Excerpted text:
Item 5.02   Departure of Directors or Certain Officers; Election of Directors; Appointment of Certain Officers; Compensatory Arrangements of Certain Officers.
     Tesoro Logistics LP 2011 Long-Term Incentive Plan
     In connection with the Offering, the board of directors of the General Partner adopted the Tesoro Logistics LP 2011 Long-Term Incentive Plan (the “2011 LTIP” or “Plan”). Awards under the 2011 LTIP are available for employees, consultants and directors of the General Partner and any of their affiliates who perform services for the Partnership. The 2011 LTIP allows for awards of options, restricted units, phantom units, distribution equivalent rights, substitute awards, unit appreciation rights and unit awards. The Plan limits the number of units that may be delivered pursuant to awards under the 2011 LTIP to 750,000.
     The Plan generally provides that it is to be administered by the board of directors of the General Partner. The General Partner’s board of directors in its discretion may amend, alter, suspend, discontinue, or terminate the Plan in any manner without the consent of any partner, Participant, other holder or beneficiary of an Award, or any other Person. The Board shall obtain security holder approval of any Plan amendment to the extent necessary to comply with applicable law or securities exchange listing standards or rules. No change in any grant may be made that would materially reduce the rights or benefits of the participants without the consent of the participant. The description of the 2011 LTIP contained in the section entitled “Management—Compensation Discussion and Analysis” of the Prospectus is incorporated herein by reference.
     The foregoing description is not complete and is qualified in its entirety by reference to the 2011 LTIP, which is filed as Exhibit 10.3 to this Current Report on Form 8-K and incorporated herein by reference.

Data excerpt:
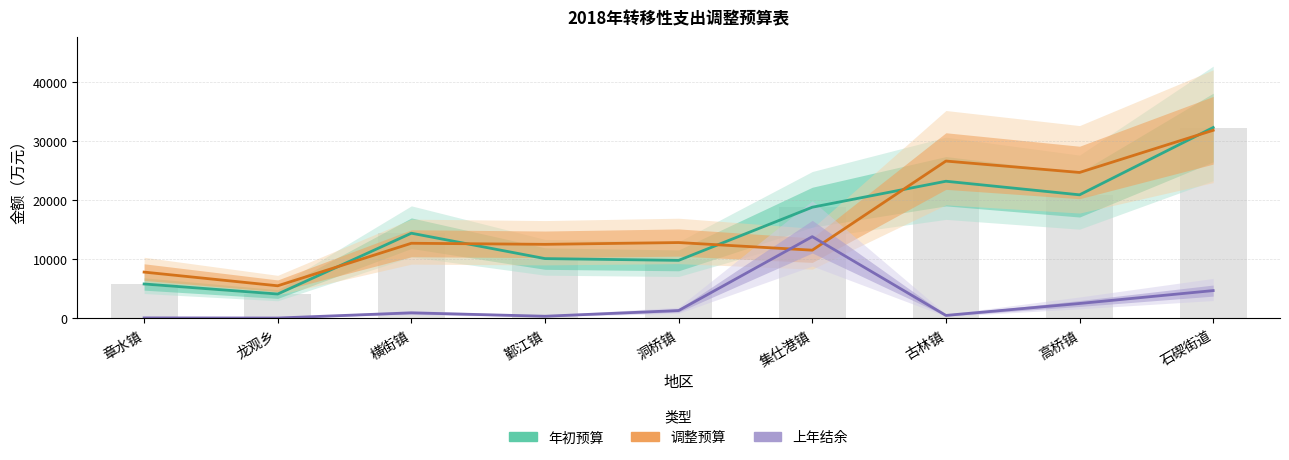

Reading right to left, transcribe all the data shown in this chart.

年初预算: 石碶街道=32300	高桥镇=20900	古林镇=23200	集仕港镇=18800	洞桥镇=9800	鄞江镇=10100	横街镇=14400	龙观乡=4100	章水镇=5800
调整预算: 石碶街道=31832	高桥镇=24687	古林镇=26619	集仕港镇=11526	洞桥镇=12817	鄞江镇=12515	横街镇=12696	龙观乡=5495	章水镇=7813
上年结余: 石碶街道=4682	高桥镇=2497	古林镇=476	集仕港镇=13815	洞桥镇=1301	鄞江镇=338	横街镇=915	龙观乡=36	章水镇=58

Problems to work on:
(a) List every type of award that the filing excerpt on the Tesoro Logistics incentive plan says the 2011 LTIP allows.
(b) Extend the filing excerpt on the Tesoro Logistics incentive plan past its last sentence.
The material has no connection to the text about the Tesoro Logistics LP 2011 Long-Term Incentive Plan.

Answers by task:
(a) Options, restricted units, phantom units, distribution equivalent rights, substitute awards, unit appreciation rights, unit awards

(b)
Item 5.03   Amendments to Articles of Incorporation or Bylaws; Change in Fiscal Year.
     First Amended and Restated Agreement of Limited Partnership of Tesoro Logistics LP
     On April 26, 2011, in connection with the closing of the Offering, the Partnership amended and restated its Agreement of Limited Partnership and entered into its First Amended and Restated Agreement of Limited Partnership (as amended and restated, the “Partnership Agreement”). A description of the Partnership Agreement is contained in the Prospectus in the section entitled “The Partnership Agreement” and is incorporated herein by reference.
     The foregoing description is not complete and is qualified in its entirety by reference to the Partnership Agreement, which is filed as Exhibit 3.1 to this Current Report on Form 8-K and is incorporated in this Item 5.03 by reference.
     Amended and Restated Limited Liability Company Agreement of Tesoro Logistics GP, LLC
     On April 25, 2011, the General Partner amended and restated its Limited Liability Company Agreement (as amended, the “LLC Agreement”). The amendments to the LLC Agreement included, among other things, changes to the rights of the sole member and for management of the General Partner by a board of directors.
     The foregoing description is not complete and is qualified in its entirety by reference to the LLC Agreement, which is filed as Exhibit 3.2 to this Current Report on Form 8-K and is incorporated herein by reference.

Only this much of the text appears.